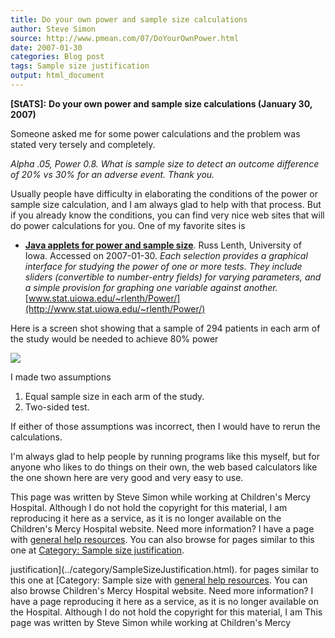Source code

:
 ```yaml
---
title: Do your own power and sample size calculations
author: Steve Simon
source: http://www.pmean.com/07/DoYourOwnPower.html
date: 2007-01-30
categories: Blog post
tags: Sample size justification
output: html_document
---
```

**[StATS]:** **Do your own power and sample size
calculations (January 30, 2007)**

Someone asked me for some power calculations and the problem was
stated very tersely and completely.

*Alpha .05, Power 0.8. What is sample size to detect an outcome
difference of 20% vs 30% for an adverse event. Thank you.*

Usually people have difficulty in elaborating the conditions of the
power or sample size calculation, and I am always glad to help with
that process. But if you already know the conditions, you can find
very nice web sites that will do power calculations for you. One of my
favorite sites is

-   **[Java applets for power and sample
    size](http://www.stat.uiowa.edu/~rlenth/Power/)**. Russ Lenth,
    University of Iowa. Accessed on 2007-01-30. *Each selection
    provides a graphical interface for studying the power of one or
    more tests. They include sliders (convertible to number-entry
    fields) for varying parameters, and a simple provision for
    graphing one variable against another.*
    [www.stat.uiowa.edu/~rlenth/Power/](http://www.stat.uiowa.edu/~rlenth/Power/)

Here is a screen shot showing that a sample of 294 patients in each
arm of the study would be needed to achieve 80% power

![](http://www.pmean.com/images/images/07/DoYourOwnPower01.gif)

I made two assumptions

1.  Equal sample size in each arm of the study.
2.  Two-sided test.

If either of those assumptions was incorrect, then I would have to
rerun the calculations.

I'm always glad to help people by running programs like this myself,
but for anyone who likes to do things on their own, the web based
calculators like the one shown here are very good and very easy to
use.

This page was written by Steve Simon while working at Children's Mercy
Hospital. Although I do not hold the copyright for this material, I am
reproducing it here as a service, as it is no longer available on the
Children's Mercy Hospital website. Need more information? I have a page
with [general help resources](../GeneralHelp.html). You can also browse
for pages similar to this one at [Category: Sample size
justification](../category/SampleSizeJustification.html).
<!---More--->
justification](../category/SampleSizeJustification.html).
for pages similar to this one at [Category: Sample size
with [general help resources](../GeneralHelp.html). You can also browse
Children's Mercy Hospital website. Need more information? I have a page
reproducing it here as a service, as it is no longer available on the
Hospital. Although I do not hold the copyright for this material, I am
This page was written by Steve Simon while working at Children's Mercy

<!---Do not use
**[StATS]:** **Do your own power and sample size
This page was written by Steve Simon while working at Children's Mercy
Hospital. Although I do not hold the copyright for this material, I am
reproducing it here as a service, as it is no longer available on the
Children's Mercy Hospital website. Need more information? I have a page
with [general help resources](../GeneralHelp.html). You can also browse
for pages similar to this one at [Category: Sample size
justification](../category/SampleSizeJustification.html).
--->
++++++++++++++++++++
__EXERCISE GOAL__:
What is needed is a word-for-word copy of the data above, free of any images.

__WRITTEN RESPONSE__:
Source code

:
 ```yaml
---
title: Do your own power and sample size calculations
author: Steve Simon
source: http://www.pmean.com/07/DoYourOwnPower.html
date: 2007-01-30
categories: Blog post
tags: Sample size justification
output: html_document
---
```

**[StATS]:** **Do your own power and sample size
calculations (January 30, 2007)**

Someone asked me for some power calculations and the problem was
stated very tersely and completely.

*Alpha .05, Power 0.8. What is sample size to detect an outcome
difference of 20% vs 30% for an adverse event. Thank you.*

Usually people have difficulty in elaborating the conditions of the
power or sample size calculation, and I am always glad to help with
that process. But if you already know the conditions, you can find
very nice web sites that will do power calculations for you. One of my
favorite sites is

-   **[Java applets for power and sample
    size](http://www.stat.uiowa.edu/~rlenth/Power/)**. Russ Lenth,
    University of Iowa. Accessed on 2007-01-30. *Each selection
    provides a graphical interface for studying the power of one or
    more tests. They include sliders (convertible to number-entry
    fields) for varying parameters, and a simple provision for
    graphing one variable against another.*
    [www.stat.uiowa.edu/~rlenth/Power/](http://www.stat.uiowa.edu/~rlenth/Power/)

Here is a screen shot showing that a sample of 294 patients in each
arm of the study would be needed to achieve 80% power

![](http://www.pmean.com/images/images/07/DoYourOwnPower01.gif)

I made two assumptions

1.  Equal sample size in each arm of the study.
2.  Two-sided test.

If either of those assumptions was incorrect, then I would have to
rerun the calculations.

I'm always glad to help people by running programs like this myself,
but for anyone who likes to do things on their own, the web based
calculators like the one shown here are very good and very easy to
use.

This page was written by Steve Simon while working at Children's Mercy
Hospital. Although I do not hold the copyright for this material, I am
reproducing it here as a service, as it is no longer available on the
Children's Mercy Hospital website. Need more information? I have a page
with [general help resources](../GeneralHelp.html). You can also browse
for pages similar to this one at [Category: Sample size
justification](../category/SampleSizeJustification.html).
<!---More--->
justification](../category/SampleSizeJustification.html).
for pages similar to this one at [Category: Sample size
with [general help resources](../GeneralHelp.html). You can also browse
Children's Mercy Hospital website. Need more information? I have a page
reproducing it here as a service, as it is no longer available on the
Hospital. Although I do not hold the copyright for this material, I am
This page was written by Steve Simon while working at Children's Mercy

<!---Do not use
**[StATS]:** **Do your own power and sample size
This page was written by Steve Simon while working at Children's Mercy
Hospital. Although I do not hold the copyright for this material, I am
reproducing it here as a service, as it is no longer available on the
Children's Mercy Hospital website. Need more information? I have a page
with [general help resources](../GeneralHelp.html). You can also browse
for pages similar to this one at [Category: Sample size
justification](../category/SampleSizeJustification.html).
--->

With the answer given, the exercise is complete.